Both women were still for a moment as they wrapped their heads around this. Diaz got there first. “There was a transmission burst aboard
Tienlong
right after the teams boarded. We assumed it was a distress call, and we couldn’t intercept the packets, and Stephane or someone else wiped the computer memories clean. So how are these proteins related?”

Ayim clapped his hands and laughed. “That is the big question! Now, as we saw from the destruction of Enceladus and the minute traces of Cherenkov radiation immediately after, I think we can safely assume, for the sake of theory, that these proteins at one point had interdimensional qualities—that they perhaps existed in more than one place, if you will. Now, it would take years to even figure out how such simple proteins could be placed in a quantum state between two parallel dimensions, but the fact remains they were! And that, I think, is the key as to why they were hooked up to this machine, and to the communications relay.”

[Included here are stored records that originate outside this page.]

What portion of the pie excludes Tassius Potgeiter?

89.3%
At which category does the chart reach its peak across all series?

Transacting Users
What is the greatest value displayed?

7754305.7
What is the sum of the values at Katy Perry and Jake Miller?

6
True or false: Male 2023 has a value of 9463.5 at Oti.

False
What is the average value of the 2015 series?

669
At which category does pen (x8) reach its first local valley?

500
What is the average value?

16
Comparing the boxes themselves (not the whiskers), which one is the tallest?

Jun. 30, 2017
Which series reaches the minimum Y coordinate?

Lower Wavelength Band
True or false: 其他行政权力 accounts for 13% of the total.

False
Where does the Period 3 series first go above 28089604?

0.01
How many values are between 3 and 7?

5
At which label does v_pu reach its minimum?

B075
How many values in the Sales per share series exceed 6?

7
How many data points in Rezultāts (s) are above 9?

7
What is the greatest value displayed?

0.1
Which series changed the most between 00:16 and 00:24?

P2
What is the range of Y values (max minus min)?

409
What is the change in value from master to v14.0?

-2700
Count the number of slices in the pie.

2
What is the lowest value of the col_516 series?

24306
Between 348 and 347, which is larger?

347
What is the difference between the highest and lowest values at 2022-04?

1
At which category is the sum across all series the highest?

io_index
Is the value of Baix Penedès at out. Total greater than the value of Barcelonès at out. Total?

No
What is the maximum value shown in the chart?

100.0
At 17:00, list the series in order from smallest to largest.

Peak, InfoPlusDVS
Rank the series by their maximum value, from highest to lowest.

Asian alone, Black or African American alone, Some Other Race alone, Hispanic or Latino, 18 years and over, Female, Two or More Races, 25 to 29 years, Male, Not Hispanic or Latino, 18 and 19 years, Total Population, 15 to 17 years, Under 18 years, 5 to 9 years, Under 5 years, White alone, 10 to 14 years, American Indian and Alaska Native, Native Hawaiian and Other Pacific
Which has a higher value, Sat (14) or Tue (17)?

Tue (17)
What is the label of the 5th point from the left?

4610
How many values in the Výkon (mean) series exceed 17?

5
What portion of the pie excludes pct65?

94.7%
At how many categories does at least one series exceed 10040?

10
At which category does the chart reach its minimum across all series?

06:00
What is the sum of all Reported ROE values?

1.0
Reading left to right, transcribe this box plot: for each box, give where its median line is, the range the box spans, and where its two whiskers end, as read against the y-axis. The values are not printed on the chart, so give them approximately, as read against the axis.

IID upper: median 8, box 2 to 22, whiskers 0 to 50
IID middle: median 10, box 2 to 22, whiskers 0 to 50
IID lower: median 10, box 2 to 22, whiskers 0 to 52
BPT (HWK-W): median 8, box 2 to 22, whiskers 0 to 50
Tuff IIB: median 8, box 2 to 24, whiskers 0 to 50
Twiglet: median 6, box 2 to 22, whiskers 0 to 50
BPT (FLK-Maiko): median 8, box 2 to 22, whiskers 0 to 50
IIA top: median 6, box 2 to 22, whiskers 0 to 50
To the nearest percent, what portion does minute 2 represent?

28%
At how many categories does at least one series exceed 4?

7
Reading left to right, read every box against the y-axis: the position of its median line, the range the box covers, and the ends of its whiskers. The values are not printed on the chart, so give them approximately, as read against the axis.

Ayim stopped there, grinning, leaving Shaila and Diaz staring for a moment before looking at each other, confused. “You may want to keep going, Doctor,” Shaila said. “We aren’t following.”

The physicist furrowed his brow a moment, then plowed forward again. “All right. If you are going to hook up series of proteins to a data transmitter, then can we not assume that there was something having to do with these proteins that could be translated into data? I think we can. And the fact that they are in a quantum superposition between parallel dimensions, the amount of data potentially ‘stored’ on each protein could be immense.”

“So these proteins were glorified flash drives?” Diaz asked.

“It’s possible! Yes, a crude analogy, but we believe that this device here somehow read the chemical makeup of these proteins, translated the quantum superpositioning, and then took the resulting data and downloaded it into a file to be transmitted to Earth.”

“But we have no idea what that data was,” Shaila said.